According to Dr. Stephanie Hack, MD/MPH, an OB/GYN and founder of the women’s health platform Lady Parts Doctor, these chemicals are found in relatively minor amounts.
“As far as we know, the amounts of these chemicals in non-organic brands are very small and unlikely to impact your health,” she tells Ethos. “However, more research is needed. When in doubt, it’s better to avoid additional chemical exposure if possible.”
Are organic tampons better?
Made from 100 percent organic cotton, organic tampons are typically free from the icky stuff — pesticides, fragrances, and dyes. But that doesn’t always mean they’re toxin-free.
Similar to regular tampons, organic tampons may still contain trace amounts of titanium dioxide — which the FDA says is safe in regulated amounts — and other chemicals.
“Organic tampons may result in less exposure to potentially harmful chemicals than non-organic tampons,” Dr. Hack explains. “Many organic tampon brands claim not to have BPA, dyes, pesticides, chlorides, and other endocrine-disrupting chemicals.”
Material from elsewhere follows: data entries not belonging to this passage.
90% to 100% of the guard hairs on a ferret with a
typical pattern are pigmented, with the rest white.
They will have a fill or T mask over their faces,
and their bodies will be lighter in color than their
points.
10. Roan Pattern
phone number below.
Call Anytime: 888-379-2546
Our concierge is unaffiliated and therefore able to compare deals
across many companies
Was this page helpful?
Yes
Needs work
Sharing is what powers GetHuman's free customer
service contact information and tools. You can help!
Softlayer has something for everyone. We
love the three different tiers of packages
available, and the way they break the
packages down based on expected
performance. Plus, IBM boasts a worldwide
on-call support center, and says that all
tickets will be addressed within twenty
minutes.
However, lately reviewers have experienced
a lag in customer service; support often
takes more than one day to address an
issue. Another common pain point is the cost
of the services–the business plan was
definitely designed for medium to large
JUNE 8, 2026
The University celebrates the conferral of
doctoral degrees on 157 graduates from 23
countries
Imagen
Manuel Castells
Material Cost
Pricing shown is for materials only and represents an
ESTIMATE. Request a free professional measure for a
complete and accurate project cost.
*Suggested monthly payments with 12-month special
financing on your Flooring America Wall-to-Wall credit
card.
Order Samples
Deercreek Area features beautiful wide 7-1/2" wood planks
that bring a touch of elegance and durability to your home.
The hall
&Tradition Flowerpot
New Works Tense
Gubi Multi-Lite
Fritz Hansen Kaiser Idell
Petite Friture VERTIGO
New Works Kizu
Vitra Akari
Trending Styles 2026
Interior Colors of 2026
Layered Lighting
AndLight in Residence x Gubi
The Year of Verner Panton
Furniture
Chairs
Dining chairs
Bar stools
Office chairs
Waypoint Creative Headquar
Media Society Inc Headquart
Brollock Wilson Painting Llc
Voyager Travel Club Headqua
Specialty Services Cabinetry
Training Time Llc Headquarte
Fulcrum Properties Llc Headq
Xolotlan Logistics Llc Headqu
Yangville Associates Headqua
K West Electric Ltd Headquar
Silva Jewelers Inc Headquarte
So, are organic tampons better? Although they may decrease exposure to toxic ingredients, they do still run the risk of Toxic Shock Syndrome, a life-threatening bacterial infection that can be caused by an overgrowth of bacteria in women wearing tampons.
And, even though they’re marketed as natural, not all organic menstrual products are entirely waste-free. Some organic tampons and pads still come wrapped in single-use plastics, such as Tampax Pure Cotton and Veeda 100% Natural Cotton.
All in all, when it comes to using organic tampons, it’s a simple matter of personal choice. “I recommend women use whatever they feel comfortable using,” says Dr. Hack. “From disposable to reusable products there are so many options, and it’s often very personal.”